I’d opted to save up for the bike over a period of months but there are of course other options. If you’re particularly interested in buying new rather than second hand, there are some very affordable PCP (Personal Contract Plan) deals around. For example, Triumph have just announced a 6.9% APR PCP deal for the popular Street Triple ABS with monthly payments as low as £85.00.
Before finalising a deal on the chosen bike, I had to cross the insurance hurdle.

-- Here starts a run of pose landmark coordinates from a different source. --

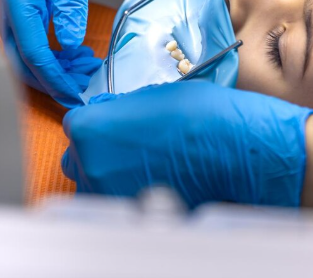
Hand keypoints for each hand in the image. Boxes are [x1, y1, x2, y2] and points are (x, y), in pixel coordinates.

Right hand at [0, 0, 120, 106]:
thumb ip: (67, 2)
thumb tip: (65, 43)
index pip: (29, 47)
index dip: (50, 76)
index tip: (73, 94)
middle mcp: (16, 1)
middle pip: (22, 56)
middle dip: (49, 80)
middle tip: (80, 93)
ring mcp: (29, 2)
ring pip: (33, 49)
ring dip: (57, 68)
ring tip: (88, 73)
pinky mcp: (44, 1)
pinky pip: (45, 37)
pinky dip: (62, 53)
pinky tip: (83, 57)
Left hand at [61, 82, 312, 207]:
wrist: (236, 152)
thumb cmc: (200, 116)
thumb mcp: (153, 97)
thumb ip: (120, 108)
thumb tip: (108, 113)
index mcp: (89, 129)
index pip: (76, 125)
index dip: (99, 122)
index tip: (117, 123)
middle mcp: (90, 165)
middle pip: (80, 157)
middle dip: (100, 150)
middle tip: (131, 144)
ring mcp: (109, 195)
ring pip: (96, 184)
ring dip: (112, 174)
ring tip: (146, 165)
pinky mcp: (131, 215)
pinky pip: (118, 204)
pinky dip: (130, 194)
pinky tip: (155, 182)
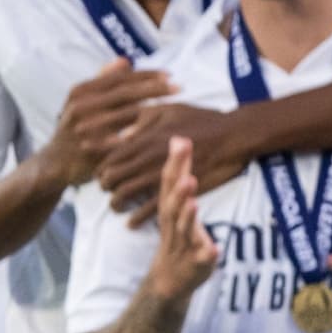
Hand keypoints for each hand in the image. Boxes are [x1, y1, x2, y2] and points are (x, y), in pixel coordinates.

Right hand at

Again, a quick test quote on GoCompare told me I could insure the bike on a ‘no frills’ policy for just over £100. A bargain, but I decided to play safer and called Carole Nash for a quote – they have an excellent reputation for insuring bikes (apparently 1 in 4 bikes on UK roads are insured through them) and I know they offer a more personal service than many of the cheaper insurers . The final quote, which included breakdown recovery, legal expenses cover and various other benefits, came in at under £200 – which was considerably less than I’d expected to spend when I first set out on my quest to find a suitable bike.
Having spent many hours in the saddle of various demonstrator bikes in recent months I felt comfortable enough jumping on my own machine and riding off. But if you haven’t ridden for several years, I’d definitely recommend taking a short ‘refresher’ course – which is surprisingly inexpensive but well worth doing.
I asked Paul Burt of West London Motorcycle Training (WLMT) for his thoughts. “We do offer refresher courses – and especially at this time of year when ex-bikers who have been freed from family or other commitments, as their kids grow up or work relaxes, rekindle the desire to ride.” says Paul, adding “It normally only takes an hour to three for them to get that sense of freedom and joy back. All they need is that little nudge and encouragement. It’s not lack of confidence that causes them to seek a refresher course out; but common sense and a desire to make sure they are safe and feel the exhilaration that only a motorcycle can give them.” Prices for refresher courses at WLMT are a very reasonable £50 for the first hour and then £20 per half hour after that. This is not only value for money for you but also for your family and loved ones.
Avoiding rush hour traffic, I’ve been riding the bike for an hour or so most evenings to familiarise myself with the way it rides and handles. One thing I’ve noticed is how much longer the ‘rush hour’ traffic seems to last now. Casting my mind back 10-15 years, I would often go for a ride in the evening around 8pm and the roads would be relatively clear at that time. Nowadays the roads seem to be as busy at that time as they used to be at the tail end of the rush hour back then. That’s something to keep in mind if you’re returning to bikes after a lengthy break – the first thing you’ll notice is how much the traffic has increased. That gripe aside, it’s been a highly rewarding experience and it feels great to be back on 2 wheels again after all these years.